As a foreword, I will mention that I only got invested in this since, like, last week. I knew the wiki was about to be shut down, but I assumed that people had been working on bringing the mirror up to date. This does not seem to have been the case - I'm not exactly sure when the efforts were stopped. Apparently, Miraheze themselves are supposed to transfer database files, yet for some reason the website is very incomplete, leading me to believe that either Miraheze stopped updating, or that the people who undertook the original task did so manually, and gave up halfway.
This isn't exactly made easier by the fact that no one really seems to know who actually created the Miraheze thing in the first place; I'm in contact with one of the (Fandom) Mental Block admins, but they don't seem to have administrative permissions on Miraheze. Furthermore, they told me apparently someone had been harvesting images from Fandom, but they don't know who it is.
To summarize, it's kind of a clusterfuck, and I'm a newcomer looking to make sense of all this basically one week before it shuts down, with no prior knowledge of database transfer or wiki handling. Hell, the wiki
was shut down; it's only because I sent an email to support and they agreed to give us one more week that it's currently up still.
You're all free to go check out <<
www.mcforum.net/yabbse/index.php?topic=42529.0|the thread on MC Forum>> (requires an account) if you're curious, though.
anonlv000 said:
Right, I forgot that this was the point of this thread. Is everyone currently helping this effort doing this by hand, or has someone already scraped the wiki partially with a script, or...?
I'm guess what I'm trying to say is: could you clarify what exactly needs to be saved? Can you bring us up to speed on the problem and existing approaches to solutions?
So, we already have complete database files (.XML), but the issue is that the Miraheze site has already been worked on a little, which according to both them and Fandom is likely to cause errors in page names and histories should the database be uploaded on top of the existing new pages. Hence the manual effort.
anonlv000 said:
Is everybody currently working on this doing this by hand?

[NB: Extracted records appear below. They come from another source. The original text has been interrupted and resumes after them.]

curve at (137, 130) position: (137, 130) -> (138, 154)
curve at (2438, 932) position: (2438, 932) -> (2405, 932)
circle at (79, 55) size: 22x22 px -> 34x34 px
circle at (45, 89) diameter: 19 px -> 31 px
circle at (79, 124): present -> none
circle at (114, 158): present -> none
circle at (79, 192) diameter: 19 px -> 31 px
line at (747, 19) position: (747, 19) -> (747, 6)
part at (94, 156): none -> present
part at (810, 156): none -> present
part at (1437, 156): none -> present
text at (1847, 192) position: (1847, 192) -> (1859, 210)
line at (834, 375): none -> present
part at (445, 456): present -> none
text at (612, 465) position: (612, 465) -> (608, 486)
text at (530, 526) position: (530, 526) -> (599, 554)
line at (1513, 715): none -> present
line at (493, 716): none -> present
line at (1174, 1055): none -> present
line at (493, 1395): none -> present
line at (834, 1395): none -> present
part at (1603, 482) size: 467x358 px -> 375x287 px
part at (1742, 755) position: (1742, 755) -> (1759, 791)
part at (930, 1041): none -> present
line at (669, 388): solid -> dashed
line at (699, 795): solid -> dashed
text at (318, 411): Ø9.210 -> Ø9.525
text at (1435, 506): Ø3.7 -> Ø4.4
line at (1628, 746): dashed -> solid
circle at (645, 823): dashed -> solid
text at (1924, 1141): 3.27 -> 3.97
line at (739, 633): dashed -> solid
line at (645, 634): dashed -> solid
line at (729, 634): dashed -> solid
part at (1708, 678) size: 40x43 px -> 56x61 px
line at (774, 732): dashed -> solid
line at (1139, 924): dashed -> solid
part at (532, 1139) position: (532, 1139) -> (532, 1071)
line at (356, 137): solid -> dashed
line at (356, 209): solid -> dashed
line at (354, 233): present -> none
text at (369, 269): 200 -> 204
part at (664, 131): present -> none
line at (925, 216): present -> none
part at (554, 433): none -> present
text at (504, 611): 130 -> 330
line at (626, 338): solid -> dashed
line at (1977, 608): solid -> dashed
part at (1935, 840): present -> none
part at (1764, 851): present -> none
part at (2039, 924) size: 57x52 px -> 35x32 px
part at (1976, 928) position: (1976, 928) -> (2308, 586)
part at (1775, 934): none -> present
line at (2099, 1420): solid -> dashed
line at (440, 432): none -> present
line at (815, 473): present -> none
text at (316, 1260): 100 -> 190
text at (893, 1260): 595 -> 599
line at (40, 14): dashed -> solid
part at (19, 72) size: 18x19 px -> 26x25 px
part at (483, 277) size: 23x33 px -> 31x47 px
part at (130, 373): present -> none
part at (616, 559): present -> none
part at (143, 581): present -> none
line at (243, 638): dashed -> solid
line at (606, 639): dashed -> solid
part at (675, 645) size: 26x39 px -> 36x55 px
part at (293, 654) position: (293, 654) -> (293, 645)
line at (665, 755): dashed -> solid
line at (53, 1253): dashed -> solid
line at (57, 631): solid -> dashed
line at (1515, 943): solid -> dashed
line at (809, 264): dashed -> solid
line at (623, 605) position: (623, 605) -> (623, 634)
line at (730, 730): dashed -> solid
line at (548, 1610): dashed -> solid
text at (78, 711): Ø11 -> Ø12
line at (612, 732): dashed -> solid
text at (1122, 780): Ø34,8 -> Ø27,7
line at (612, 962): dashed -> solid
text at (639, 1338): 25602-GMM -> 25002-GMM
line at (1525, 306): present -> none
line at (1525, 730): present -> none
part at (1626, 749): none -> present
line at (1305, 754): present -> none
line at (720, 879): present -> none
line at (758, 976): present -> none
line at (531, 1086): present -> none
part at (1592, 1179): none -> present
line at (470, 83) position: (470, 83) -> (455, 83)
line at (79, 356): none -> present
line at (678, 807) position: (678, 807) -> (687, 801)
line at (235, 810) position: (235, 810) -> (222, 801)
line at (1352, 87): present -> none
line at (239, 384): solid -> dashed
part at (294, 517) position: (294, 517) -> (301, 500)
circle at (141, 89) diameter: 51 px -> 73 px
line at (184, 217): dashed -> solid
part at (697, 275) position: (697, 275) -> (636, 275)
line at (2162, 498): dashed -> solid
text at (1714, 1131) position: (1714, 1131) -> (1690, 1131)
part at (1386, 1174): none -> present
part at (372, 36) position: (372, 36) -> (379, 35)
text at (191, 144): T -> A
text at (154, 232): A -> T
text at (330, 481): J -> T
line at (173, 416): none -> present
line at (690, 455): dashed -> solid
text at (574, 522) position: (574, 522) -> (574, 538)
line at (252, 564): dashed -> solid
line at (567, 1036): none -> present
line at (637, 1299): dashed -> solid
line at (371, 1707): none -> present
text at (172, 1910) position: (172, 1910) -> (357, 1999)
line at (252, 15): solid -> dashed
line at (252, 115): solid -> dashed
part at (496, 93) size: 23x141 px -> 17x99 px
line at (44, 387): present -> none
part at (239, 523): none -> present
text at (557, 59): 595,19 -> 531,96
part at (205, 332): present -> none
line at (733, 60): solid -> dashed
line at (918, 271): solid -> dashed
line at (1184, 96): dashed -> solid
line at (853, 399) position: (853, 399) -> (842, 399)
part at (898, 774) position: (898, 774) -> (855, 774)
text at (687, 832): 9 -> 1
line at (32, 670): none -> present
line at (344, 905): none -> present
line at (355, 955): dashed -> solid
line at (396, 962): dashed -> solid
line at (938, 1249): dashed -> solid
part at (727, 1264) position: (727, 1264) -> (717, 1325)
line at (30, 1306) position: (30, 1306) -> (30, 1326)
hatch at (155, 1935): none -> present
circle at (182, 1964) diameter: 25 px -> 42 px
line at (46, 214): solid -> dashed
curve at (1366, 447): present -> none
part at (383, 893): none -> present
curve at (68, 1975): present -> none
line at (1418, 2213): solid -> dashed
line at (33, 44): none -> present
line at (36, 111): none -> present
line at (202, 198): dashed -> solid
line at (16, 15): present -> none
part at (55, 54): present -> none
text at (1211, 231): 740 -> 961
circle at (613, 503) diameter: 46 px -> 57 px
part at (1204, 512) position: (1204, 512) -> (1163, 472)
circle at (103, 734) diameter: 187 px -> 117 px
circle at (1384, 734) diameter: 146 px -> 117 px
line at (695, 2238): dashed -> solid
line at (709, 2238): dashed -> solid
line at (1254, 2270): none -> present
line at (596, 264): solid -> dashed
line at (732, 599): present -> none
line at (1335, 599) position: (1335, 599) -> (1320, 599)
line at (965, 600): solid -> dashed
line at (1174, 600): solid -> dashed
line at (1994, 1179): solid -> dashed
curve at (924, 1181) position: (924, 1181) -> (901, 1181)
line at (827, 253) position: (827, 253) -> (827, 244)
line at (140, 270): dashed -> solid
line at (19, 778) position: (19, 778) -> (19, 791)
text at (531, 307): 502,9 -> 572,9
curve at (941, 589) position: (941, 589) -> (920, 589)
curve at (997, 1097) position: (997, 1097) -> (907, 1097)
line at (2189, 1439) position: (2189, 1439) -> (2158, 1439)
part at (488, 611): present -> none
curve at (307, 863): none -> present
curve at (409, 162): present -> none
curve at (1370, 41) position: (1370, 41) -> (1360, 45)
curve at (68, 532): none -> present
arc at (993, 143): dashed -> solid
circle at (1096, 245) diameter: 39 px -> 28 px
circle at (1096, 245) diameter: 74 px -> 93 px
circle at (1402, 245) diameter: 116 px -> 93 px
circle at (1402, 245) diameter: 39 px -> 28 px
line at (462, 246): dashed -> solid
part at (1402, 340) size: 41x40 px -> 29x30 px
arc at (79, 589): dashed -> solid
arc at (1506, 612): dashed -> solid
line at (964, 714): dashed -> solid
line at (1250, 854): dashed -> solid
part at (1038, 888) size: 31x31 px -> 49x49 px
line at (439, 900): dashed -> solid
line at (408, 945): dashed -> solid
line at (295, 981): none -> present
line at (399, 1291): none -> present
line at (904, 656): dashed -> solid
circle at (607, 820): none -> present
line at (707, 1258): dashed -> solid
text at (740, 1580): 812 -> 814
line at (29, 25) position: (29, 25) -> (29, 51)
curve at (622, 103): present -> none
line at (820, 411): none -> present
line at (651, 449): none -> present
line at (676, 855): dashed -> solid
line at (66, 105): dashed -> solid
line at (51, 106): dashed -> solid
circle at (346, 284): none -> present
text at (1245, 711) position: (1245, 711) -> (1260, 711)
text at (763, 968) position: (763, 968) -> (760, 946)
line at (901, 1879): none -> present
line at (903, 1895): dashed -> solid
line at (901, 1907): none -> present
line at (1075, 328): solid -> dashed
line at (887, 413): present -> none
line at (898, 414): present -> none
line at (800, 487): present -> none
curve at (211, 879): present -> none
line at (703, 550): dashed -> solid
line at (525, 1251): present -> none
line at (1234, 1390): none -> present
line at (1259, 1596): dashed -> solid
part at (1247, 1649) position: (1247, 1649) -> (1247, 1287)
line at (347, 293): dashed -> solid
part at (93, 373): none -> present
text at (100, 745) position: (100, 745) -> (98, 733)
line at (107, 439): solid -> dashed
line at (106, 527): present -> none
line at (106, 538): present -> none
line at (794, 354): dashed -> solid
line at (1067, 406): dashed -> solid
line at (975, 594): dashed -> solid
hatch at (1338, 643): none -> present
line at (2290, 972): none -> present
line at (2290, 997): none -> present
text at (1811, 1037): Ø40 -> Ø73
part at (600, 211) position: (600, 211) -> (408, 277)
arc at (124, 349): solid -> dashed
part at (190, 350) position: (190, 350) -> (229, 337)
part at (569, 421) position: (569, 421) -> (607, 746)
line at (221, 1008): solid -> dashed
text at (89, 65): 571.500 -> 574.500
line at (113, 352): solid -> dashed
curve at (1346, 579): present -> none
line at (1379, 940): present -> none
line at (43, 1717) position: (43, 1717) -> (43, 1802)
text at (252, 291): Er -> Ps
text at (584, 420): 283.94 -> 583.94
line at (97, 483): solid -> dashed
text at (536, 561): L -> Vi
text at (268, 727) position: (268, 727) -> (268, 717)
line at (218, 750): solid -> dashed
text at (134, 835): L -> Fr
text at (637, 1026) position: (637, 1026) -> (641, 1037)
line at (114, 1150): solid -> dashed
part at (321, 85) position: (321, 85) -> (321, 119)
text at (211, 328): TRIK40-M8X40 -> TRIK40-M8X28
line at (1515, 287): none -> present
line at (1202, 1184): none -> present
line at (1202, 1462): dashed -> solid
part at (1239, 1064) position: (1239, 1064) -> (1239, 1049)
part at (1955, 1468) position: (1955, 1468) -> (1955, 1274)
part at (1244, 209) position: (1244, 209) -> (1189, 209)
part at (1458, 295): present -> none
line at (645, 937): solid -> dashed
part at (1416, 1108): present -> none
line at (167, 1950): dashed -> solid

Well, "everybody" seems to be a limited number of people right now. I haven't seen anyone work on this apart from me - in the <<
mentalblock.miraheze.org/...hanced=1&urlversion=2|Miraheze recent changes page>>, I'm one of, like, two accounts currently reported as having done any changes in the past couple days.
anonlv000 said:
I know that there are a few among the MC community who can do at least some software. Assuming that they've already looked at the problem, how come trawling the website doesn't work? If it doesn't work, what doesn't it catch?
Both Miraheze and Fandom have a pretty easy way (.xml databases) to transfer page/history content between each other, but I already explained why I think the database method is probably a bad idea. That said, if someone that's a bit savvier than me wants to have a go at that, I don't mind. I have a Drive link to the most recent database files <<
drive.google.com/drive/fo...Iv5tqvSuxJ6Zm?usp=sharing|here.>>
anonlv000 said:
If I were to write a script to download the wiki, what would I need to scrape? The first post from the wiki indicates that images need to be downloaded separately, but then TheMadPrince implies that the images are already downloaded, and it's actually the text pages that need to be downloaded. Is that because all the images are all backed up already?
Images aren't downloaded (or at least, most of them aren't). I'm currently trying to use Wget to do it, but if anyone has a better idea I don't mind handing it over to them. I'm trying to say that if we manage to download the images, we can then upload the ones missing separately, even after the Fandom website shuts down. They still need to be downloaded, though.
As for what "needs to be scraped", it's mostly just the images and the pages that haven't been put in yet.
Again, the Miraheze site actually has more content than I thought ; but there's still quite a bit missing.
anonlv000 said:
Are comments any kind of priority? If someone already has a partial solution in place, then where's the code and examples of any pages that said solution missed?
I haven't seen any way to comment on Miraheze, so I don't know if it's even worth trying to save comments. No code right now (or at least, none that I have access to); as mentioned, just database files and manual labor.